Now, with those books (known as The Fifth Ring trilogy) out of the way, Graham isn’t resting on his literary laurels. In fact he’s not even sticking around the fantasy genre. His next three books, (including one titled Stone Mountain), are legal thrillers more akin to John Grisham than J.R.R. Tolkien.

“It’s where I feel I have the most natural place,” he says in defense of his genre switch. “I can do swords and wizardry very easily, because of my fencing and my love of that stuff growing up, but I feel like I can be more comfortable with the dialogue and the development with a legal thriller.” Mitchell adds he’ll likely stick with this genre.

Who could blame him? While his legal thrillers haven’t been published yet, Buena Vista Studios and Bruce Willis have already snatched up their film rights. Steven Spielberg (yes, that Spielberg) wants to direct his fantasy trilogy with Mitchell helping on the script. Even his agent is a little taken aback by his runaway success.

“My agent asked if I was playing a trick on him,” says Graham once he’s finished all his food. “I said, ‘What are you talking about,’ and that’s when he told me that Dreamworks was interested as well as Buena Vista. He didn’t believe it.”

Our lunch is almost at an end, so I ask the fencer-lawyer-neuropsychologist-author about his faith. Does Judaism fit in?

“In the trilogy, I tried to work it in,” says Graham, a member of Etz Chaim in Marietta. The lead character even got a Jewish-sounding last name. “I mentioned there was a church that split, and I made sure one of them met on my Sabbath, on a Saturday. But still, I’d like to make it more present in future books.”

Then he mentions one of his favorite Jewish authors — Daniel Silva [see our interview with him in the March/April 2005 issue]. “He writes about Israel and Judaism. It’s very out there for him, and he’s very bold,” says Graham before pausing, “and deservedly so. He’s got enormous talent.”

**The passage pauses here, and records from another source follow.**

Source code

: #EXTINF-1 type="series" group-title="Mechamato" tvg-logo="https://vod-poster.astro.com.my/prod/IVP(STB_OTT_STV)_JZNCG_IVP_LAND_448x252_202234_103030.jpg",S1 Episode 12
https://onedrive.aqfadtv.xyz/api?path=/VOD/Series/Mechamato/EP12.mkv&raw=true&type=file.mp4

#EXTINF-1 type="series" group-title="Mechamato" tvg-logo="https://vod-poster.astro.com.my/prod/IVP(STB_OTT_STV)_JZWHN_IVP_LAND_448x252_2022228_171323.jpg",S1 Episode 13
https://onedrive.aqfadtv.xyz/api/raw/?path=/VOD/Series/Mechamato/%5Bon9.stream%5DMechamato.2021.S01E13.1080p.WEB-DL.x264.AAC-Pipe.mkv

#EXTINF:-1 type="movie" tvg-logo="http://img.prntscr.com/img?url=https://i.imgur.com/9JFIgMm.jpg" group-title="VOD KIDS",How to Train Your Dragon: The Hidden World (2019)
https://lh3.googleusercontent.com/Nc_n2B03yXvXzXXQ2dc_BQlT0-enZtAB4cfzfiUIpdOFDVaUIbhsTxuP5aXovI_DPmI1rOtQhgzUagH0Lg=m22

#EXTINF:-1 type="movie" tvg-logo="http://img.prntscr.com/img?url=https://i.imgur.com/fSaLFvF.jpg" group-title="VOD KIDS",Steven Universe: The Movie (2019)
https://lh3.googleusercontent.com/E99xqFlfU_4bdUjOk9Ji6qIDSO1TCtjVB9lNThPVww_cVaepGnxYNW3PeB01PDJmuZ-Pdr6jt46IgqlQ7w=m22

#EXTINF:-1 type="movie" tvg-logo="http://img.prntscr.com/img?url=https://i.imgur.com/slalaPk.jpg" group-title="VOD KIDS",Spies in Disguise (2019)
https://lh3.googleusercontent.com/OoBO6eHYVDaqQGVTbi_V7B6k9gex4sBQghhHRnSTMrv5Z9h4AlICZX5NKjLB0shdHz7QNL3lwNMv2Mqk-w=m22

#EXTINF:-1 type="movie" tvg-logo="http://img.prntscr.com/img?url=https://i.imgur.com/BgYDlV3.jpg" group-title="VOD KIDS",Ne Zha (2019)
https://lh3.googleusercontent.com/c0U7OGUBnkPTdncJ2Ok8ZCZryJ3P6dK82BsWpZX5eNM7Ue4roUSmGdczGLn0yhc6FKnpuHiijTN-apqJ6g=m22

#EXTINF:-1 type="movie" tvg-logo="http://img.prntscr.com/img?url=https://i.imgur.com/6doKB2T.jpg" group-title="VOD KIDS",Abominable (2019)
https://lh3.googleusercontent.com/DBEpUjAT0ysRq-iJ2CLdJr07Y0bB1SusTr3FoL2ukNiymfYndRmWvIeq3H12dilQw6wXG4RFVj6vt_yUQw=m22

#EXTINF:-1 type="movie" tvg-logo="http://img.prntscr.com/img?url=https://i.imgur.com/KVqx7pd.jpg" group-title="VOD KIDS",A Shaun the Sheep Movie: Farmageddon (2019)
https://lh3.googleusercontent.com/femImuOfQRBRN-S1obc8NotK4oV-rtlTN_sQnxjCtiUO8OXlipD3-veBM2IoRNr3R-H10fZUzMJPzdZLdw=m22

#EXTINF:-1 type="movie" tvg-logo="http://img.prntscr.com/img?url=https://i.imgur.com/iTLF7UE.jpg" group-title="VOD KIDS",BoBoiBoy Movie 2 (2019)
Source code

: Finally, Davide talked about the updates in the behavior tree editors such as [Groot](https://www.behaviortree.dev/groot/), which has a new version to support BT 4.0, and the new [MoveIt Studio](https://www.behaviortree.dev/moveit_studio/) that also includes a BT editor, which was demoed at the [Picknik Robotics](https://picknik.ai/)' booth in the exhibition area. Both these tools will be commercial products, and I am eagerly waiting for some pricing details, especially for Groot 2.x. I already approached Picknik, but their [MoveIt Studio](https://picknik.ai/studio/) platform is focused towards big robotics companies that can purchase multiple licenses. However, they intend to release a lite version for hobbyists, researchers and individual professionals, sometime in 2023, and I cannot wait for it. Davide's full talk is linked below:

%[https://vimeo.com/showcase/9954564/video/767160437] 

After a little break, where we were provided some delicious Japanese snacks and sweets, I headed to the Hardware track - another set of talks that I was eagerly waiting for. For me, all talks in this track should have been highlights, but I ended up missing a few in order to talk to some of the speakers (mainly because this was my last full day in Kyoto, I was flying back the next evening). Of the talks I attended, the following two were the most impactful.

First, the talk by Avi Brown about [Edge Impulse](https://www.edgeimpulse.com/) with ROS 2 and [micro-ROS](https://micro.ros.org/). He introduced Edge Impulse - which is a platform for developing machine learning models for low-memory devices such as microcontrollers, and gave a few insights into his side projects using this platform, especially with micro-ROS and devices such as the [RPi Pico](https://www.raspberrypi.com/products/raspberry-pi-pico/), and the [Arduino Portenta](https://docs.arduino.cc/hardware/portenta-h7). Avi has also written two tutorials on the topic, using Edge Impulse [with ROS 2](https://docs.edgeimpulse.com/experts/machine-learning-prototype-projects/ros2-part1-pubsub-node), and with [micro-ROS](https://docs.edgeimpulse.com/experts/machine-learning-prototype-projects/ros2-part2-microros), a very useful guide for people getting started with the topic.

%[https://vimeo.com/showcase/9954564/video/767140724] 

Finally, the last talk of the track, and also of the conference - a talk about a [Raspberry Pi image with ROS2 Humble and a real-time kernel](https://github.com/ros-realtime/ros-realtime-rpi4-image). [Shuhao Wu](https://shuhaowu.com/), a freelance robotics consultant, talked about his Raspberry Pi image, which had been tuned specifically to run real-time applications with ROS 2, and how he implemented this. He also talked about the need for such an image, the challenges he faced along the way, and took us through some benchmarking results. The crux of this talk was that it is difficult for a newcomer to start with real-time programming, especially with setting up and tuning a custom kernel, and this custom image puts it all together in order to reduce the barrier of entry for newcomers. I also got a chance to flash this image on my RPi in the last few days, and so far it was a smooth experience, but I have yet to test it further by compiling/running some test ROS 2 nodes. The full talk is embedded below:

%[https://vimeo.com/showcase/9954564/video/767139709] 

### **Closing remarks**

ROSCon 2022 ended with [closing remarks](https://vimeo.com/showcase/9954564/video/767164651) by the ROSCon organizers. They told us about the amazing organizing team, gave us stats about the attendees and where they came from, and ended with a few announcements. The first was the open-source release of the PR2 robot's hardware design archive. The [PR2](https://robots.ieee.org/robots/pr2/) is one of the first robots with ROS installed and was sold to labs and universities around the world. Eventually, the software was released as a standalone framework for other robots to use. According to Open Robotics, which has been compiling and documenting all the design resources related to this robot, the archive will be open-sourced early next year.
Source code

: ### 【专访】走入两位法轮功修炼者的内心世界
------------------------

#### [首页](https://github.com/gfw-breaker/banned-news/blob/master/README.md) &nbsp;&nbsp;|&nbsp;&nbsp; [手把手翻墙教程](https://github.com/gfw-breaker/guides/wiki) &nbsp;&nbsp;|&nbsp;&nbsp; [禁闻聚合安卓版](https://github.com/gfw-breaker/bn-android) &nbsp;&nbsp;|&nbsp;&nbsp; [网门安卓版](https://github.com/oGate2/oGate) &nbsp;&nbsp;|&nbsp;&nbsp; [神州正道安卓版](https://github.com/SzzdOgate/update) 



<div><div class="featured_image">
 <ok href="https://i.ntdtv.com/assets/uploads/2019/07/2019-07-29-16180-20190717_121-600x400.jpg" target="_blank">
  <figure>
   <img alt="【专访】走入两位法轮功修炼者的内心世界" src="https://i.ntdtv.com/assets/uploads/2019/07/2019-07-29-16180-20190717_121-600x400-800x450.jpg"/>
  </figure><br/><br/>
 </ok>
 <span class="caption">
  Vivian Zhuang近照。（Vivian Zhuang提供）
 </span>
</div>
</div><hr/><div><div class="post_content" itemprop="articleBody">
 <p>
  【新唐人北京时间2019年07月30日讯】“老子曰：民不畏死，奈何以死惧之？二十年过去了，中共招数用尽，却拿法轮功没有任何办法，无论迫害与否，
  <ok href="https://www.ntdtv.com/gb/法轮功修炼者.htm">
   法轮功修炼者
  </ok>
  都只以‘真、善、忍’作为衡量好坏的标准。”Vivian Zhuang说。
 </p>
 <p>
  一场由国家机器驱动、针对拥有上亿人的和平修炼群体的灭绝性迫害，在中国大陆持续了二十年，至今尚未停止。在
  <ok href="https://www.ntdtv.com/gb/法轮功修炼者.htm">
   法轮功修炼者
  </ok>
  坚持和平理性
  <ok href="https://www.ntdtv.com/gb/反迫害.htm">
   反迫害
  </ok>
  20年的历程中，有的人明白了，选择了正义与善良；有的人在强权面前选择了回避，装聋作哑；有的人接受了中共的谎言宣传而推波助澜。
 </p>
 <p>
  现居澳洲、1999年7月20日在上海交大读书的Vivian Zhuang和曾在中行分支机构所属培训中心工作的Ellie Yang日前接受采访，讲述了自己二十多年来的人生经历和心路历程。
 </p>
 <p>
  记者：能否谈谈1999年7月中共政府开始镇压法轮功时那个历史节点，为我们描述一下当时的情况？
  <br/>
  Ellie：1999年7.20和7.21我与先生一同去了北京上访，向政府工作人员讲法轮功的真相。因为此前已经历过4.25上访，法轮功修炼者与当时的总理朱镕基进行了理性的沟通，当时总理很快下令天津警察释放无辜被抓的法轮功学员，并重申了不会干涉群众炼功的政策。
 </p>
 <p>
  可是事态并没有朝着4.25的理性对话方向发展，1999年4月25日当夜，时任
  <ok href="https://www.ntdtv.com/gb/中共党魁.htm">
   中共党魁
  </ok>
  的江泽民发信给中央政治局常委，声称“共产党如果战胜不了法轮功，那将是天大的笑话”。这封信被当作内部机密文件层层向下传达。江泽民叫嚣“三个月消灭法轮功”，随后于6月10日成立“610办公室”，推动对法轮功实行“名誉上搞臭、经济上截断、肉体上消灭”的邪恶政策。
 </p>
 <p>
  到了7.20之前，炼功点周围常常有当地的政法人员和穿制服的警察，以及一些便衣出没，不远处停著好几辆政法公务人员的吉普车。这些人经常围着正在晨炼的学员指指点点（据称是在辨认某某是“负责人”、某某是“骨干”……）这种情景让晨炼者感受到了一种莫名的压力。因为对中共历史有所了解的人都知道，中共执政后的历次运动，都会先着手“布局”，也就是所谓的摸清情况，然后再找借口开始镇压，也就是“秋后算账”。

He takes a few sips of his drink, then ends lunch with — what else — another story.

“I remember playing basketball as a young guy back in New York,” begins Graham. “This I will die remembering as one of the greatest moments in my life, and it was the one time I faced blatant anti-Semitism.

“This boy rode by on his bike and called out, ‘Hey Kike’,” remembers Graham. I look around to make sure nobody else in the restaurant reacts to the epithet. Thankfully, nobody does, and Graham continues.

“As he turned the corner at the other end of the school yard, I just remember hauling the basketball all the way across the length of the school yard.” The sly smile from before is gone. Graham is practically beaming as he reaches the best part of his tale.

“I hit him square in the face. I just looked up and said, ‘Thank you God.’ He had to be with me to get that ball that far.”

Graham, the man who’ll do seemingly anything, might have had God on his side that day. Odds are, he still does, because all that he’s done has turned out well. And he’s got a great story about it all.